Comme un horrible clin d’œil à l’échec d’une vie conjugale dans ses tentatives d’avoir ou d’élever un enfant, Tokiko se retrouve avec un homme réduit à l’état de nourrisson, dont l’autonomie expressive se résume aux mouvements oculaires, une langue agile entre des dents cassées et un sexe s’érigeant d’un désir intact puisant indéniablement dans l’adultat.
Homme larvaire, son handicap demandant une attention constante réduit sa femme à la réclusion, ne lui offrant plus que le visage d’une société s’incarnant dans un général voisin et un frère lointain, dont les faibles générosités sont motivées par la beauté de Tokiko pour l’un, et le maintien à l’écart d’un éventuel devoir familial pour l’autre.
Dans ce huis-clos aux confins de ce qui fait une vie et un couple, tout s’exacerbe, s’inverse parfois, des rôles familiaux et devoirs sociaux, aux sentiments et désirs les plus intimes voire inconscients.

La chenille est l’adaptation d’une nouvelle d’Edogawa Ranpo publiée en 1929.[2] Pour celui qualifié par tous de «maître de l’eroguro»,[3] c’est la deuxième adaptation publiée en français d’un récit du «Edgar Allan Poe japonais».[4] Une extraordinaire histoire à la mesure de Maruo dont Miyako Slocombe, qui signe la postface éclairante de cette édition, montre très bien à quel point elle avait déjà hanté le mangaka dans certaines de ses œuvres précédentes.

De son dessin semblant au diapason des perversités et obsessions par sa précision diabolique (l’enfer est dans les détails), Maruo signe une œuvre où se rejoignent à merveille ses hantises personnelles et celles d’une époque fondatrice pour le Japon actuel, révélant toute sa part d’ombre au sein d’un couple poussé jusqu’à la folie[5] dans une intimité semblant hors langage et s’épanouissant dans le négatif.
Un sexe comme une hampe, un désir aveuglant déterminé par la mort et provoquant la mutilation physique et sociale, c’est un peu de ça qu’il s’agit tout en ne faisant pas des protagonistes des victimes mais des acteurs possédés.

Derniers points qui font peut-être toute l’actualité de ce récit de Ranpo, adapté en France il y a peu au théâtre par la compagnie Pseudonymo.
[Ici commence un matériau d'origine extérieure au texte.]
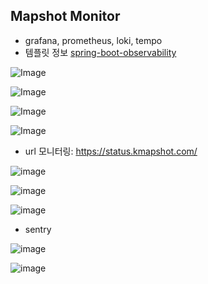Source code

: ## Mapshot Monitor

- grafana, prometheus, loki, tempo
- 템플릿 정보 [spring-boot-observability](https://github.com/blueswen/spring-boot-observability)

![Image](https://github.com/user-attachments/assets/1ab115d9-eb2a-4b45-8d7c-47ab937129c9)

![Image](https://github.com/user-attachments/assets/2248198c-6d03-4b52-b089-9b9d711b9ec1)

![Image](https://github.com/user-attachments/assets/83677f49-5b4d-4fe2-b334-b7b53c6b2e0b)

![Image](https://github.com/user-attachments/assets/fe058ab8-bbee-40dd-8f58-81c4b890163e)

- url 모니터링: https://status.kmapshot.com/
  
![image](https://github.com/user-attachments/assets/bf9ad5d9-7355-4fc2-b063-91360e083883)

![image](https://github.com/user-attachments/assets/1a1153b3-f052-4df2-a8fe-98bbceffe97c)

![image](https://github.com/user-attachments/assets/fd734cce-2181-4994-bf70-27c2fc7b509b)

- sentry

![image](https://github.com/user-attachments/assets/57e86b92-8205-4f9e-8c30-f5aa06d95acf)

![image](https://github.com/user-attachments/assets/43f10201-09ab-4367-8fe3-5eb2616294e1)
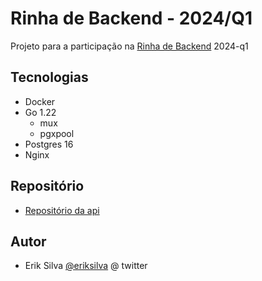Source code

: # Rinha de Backend - 2024/Q1

Projeto para a participação na [Rinha de Backend](https://github.com/zanfranceschi/rinha-de-backend-2024-q1) 2024-q1

## Tecnologias

- Docker
- Go 1.22
  - mux
  - pgxpool
- Postgres 16
- Nginx

## Repositório

- [Repositório da api](https://github.com/erikyami/rinha-backend-go-2024-01)

## Autor

- Erik Silva
[@eriksilva](https://twitter.com/eriksilva) @ twitter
En devenant deux corps qui se sentent manipulés, dirigés plus ou moins consciemment et par l’une et par les autres (voire par des désirs insatisfaits), les protagonistes de La chenille lui donnent des allures de pièce, d’un dialogue par les corps et le toucher, et d’un dévoilement du refus de voir et/ou de montrer. Un drame passionnel mais où les marionnettes[6] ont cet éclair de lucidité s’incarnant dans trois mots : «Je te pardonne», transformant la chenille en papillon par une acuité de langage, une abstraction écrite avec une bouche muette, rompant mieux que tout les pesanteurs injustes assignant corps et âmes.

Notes

  1. Ere Taishô (1912-1926).
  2. Editée chez Picquier en poche, dans le recueil de nouvelles de Edogawa Ranpo intitulé La chambre rouge.
  3. L’érotique grotesque.
  4. En 2009, Casterman avait publié L’île panorama. De son vrai nom Hirai Taro (1894-1965), Edogawa Ranpo est un pseudonyme choisi à la fois comme transcription phonétique en japonais d’«Edgar Allan Poe», et pour sa signification «promenade sur la rivière Edo».
  5. Extraordinaire scène où le mari de Tokiko trouve la force de sauter comme un poisson hors de l’eau pour montrer sa jalousie en une danse monstrueuse et hypnotique.
  6. Notons que Maruo montre Tokiko regardant un spectacle de marionnettes, scène qui n’est pas dans la nouvelle de Ranpo. Pour l’adaptation théâtrale, le metteur en scène utilise aussi une marionnette pour le rôle du lieutenant Sunaga.